Oh, God. She needed to breathe. She was going to yark, or faint. Or die. Probably in that order. She had to warn the nurse. She had to—

Sylvia Jerrolds stepped from behind the screen, clad in a tank top and underwear. She gave Lily that same friendly smile she’d used in the waiting room. But this time, Lily saw the death behind it.

The woman shoved discarded scrubs into knapsack, tossed the laminated name tag she’d worn onto the floor, tugged a latex mask over her head. She worked fast. It was a good mask, the skin tone lifelike, turning her into a jowly old lady. Baggy, shapeless black wool pants, a round shouldered wool coat, a gray wig.

“Hurry, Mel,” the guy muttered.

The not-nurse put on a pair of pink-tinted, distorting glasses, and smiled at Lily. “Off we go, sweetheart,” she whispered.

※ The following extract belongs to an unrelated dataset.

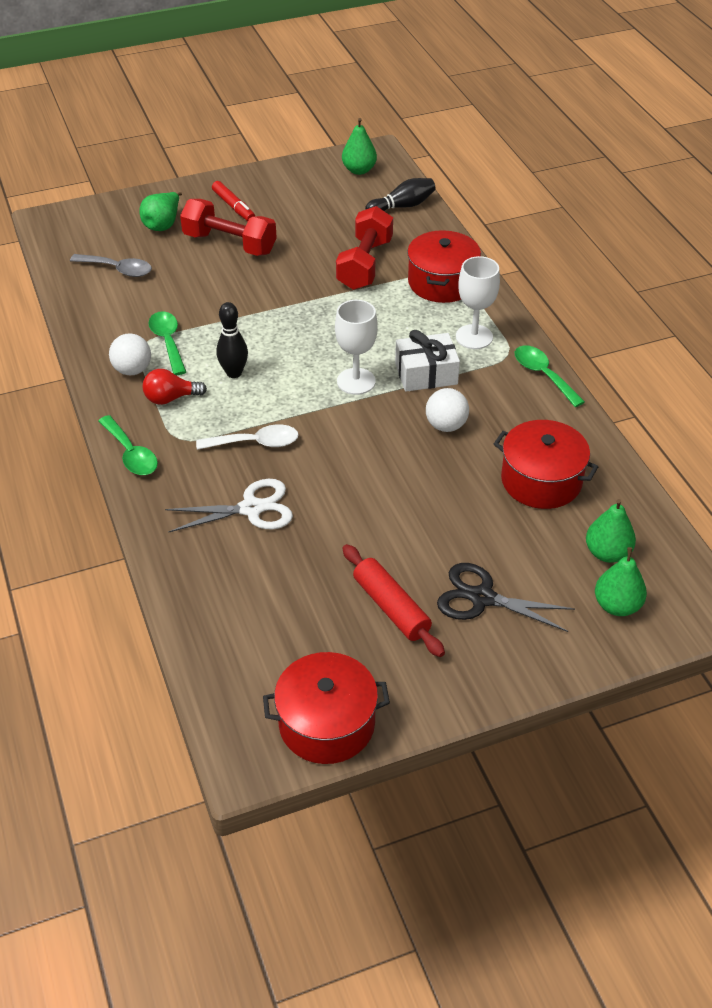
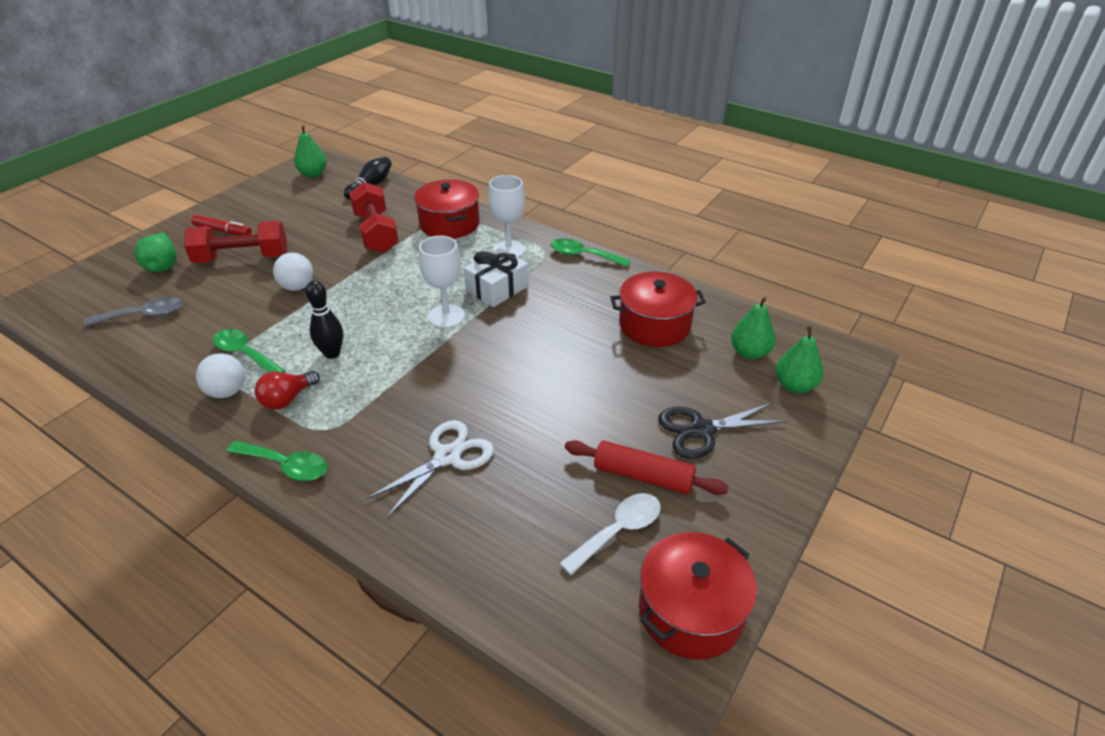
camera: 35 degrees left, 5 degrees down
(256, 443) = (402, 400): white spoon -> white spoon (618, 531)
(446, 425) = (548, 318): white ball -> white ball (297, 287)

Lily had to inhale. Darkness surged. The guy yanked her backwards off her feet, into a chair. A wheelchair. With her last crumb of conscious awareness, she felt them twist her hair up, pull a wig onto her head. Glasses, on the bridge of her nose, a plastic oxygen mask settling onto her face. Cold. Ticklish. She could no longer move at all.

She saw Bruno’s face in her mind. Felt a sting of aching regret. Something that was slipping away forever, but she couldn’t grasp what it was, just that it was rare and lovely, and never again. She groped for it, but it was going, gone. She had no point of reference to cling to. The sadness, the ache of disconnected loss, the fear, it was all whipping up into a huge vortex, roaring in her ears like the souls of the damned.

It sucked her down deep, into nowhere.